The possibilities are endless:
|
SELECT * FROM people WHERE gender = true AND phone = '8765432'; |
The command
|
COPY people TO '/tmp/people.txt'; |
dumps the people table to /tmp/people.txt, as tab delimeter, newline terminated rows.
The command,
|
COPY people WITH OIDS TO '/tmp/people.txt' DELIMITERS ',' WITH NULL AS '(null)'; |
dumps the people table to /tmp/people.txt, as comma-delimited, newline-terminated rows, with (null) whereever there is supposed to be a zero byte.
Similarly, the command
|
COPY people FROM '/tmp/people.txt'; |
inserts into the table people the rows from /tmp/people.txt. It assumes one line per row and the tab character between each cell.
Note that unprintable characters are escaped with a backslash \ in both output and the interpretation of input.
Hence, it is simple to get data from another database. You just have to work out how to dump it as text.
The command pg_dump <database-name> dumps your entire database as plain text. If you try this on your database, you will notice that the output contains straightforward SQL commands. Your database can be reconstructed from scratch by piping this output through stdin of the psql command. In other words, pg_dump merely produces the exact sequence of SQL commands necessary to reproduce your database.
Sometimes a new version of postgres will switch to a database file format that is incompatible with your previous files. In this case it is prudent to do a pg_dumpall (and carefully save the output) before upgrading. The output of pg_dumpall can once again be fed through stdin of the psql command and contains all the commands necessary to reconstruct all your databases as well as all the data they contain.
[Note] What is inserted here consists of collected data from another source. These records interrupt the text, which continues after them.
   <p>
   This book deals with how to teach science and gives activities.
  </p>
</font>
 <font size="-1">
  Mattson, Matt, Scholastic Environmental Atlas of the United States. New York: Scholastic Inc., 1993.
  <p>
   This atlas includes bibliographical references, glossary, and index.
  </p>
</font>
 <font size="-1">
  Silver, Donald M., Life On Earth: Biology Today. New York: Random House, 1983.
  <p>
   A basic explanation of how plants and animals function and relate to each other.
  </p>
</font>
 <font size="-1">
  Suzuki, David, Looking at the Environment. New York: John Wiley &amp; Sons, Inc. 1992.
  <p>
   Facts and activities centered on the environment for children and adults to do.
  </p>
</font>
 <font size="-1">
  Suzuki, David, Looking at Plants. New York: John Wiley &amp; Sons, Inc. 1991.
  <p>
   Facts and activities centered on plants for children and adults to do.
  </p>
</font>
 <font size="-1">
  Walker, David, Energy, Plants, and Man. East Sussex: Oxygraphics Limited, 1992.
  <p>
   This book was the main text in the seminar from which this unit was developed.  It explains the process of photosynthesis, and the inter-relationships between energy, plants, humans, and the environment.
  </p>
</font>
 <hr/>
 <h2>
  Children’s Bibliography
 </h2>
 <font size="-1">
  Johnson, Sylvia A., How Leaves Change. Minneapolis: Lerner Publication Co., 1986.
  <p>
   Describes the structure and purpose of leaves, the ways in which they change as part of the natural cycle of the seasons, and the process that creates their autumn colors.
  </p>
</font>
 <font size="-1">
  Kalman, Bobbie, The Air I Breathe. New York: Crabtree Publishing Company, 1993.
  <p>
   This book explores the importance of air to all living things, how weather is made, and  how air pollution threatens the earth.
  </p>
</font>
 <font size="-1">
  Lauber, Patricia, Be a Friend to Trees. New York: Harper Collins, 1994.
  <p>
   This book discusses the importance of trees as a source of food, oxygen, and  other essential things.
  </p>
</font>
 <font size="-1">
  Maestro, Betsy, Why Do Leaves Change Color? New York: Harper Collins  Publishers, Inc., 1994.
When you have some very complicated set of tables in front of you, you are likely to want to merge, select, search, and cross-reference them in innumerable ways to get the information you want out of them.
Being able to efficiently query the database in this way is the true power of SQL, but this is about as far as I am going to go here. The postgres documentation cited above contains details on everything you can do.
University Computer Science majors learn about subjects like Entity Modeling, Relational Algebra, and Database Normalization. These are formal academic methods according to which good databases are designed. You should not venture into constructing any complex database without these methods.
Most university book shops will have academic books that teach formal database theory.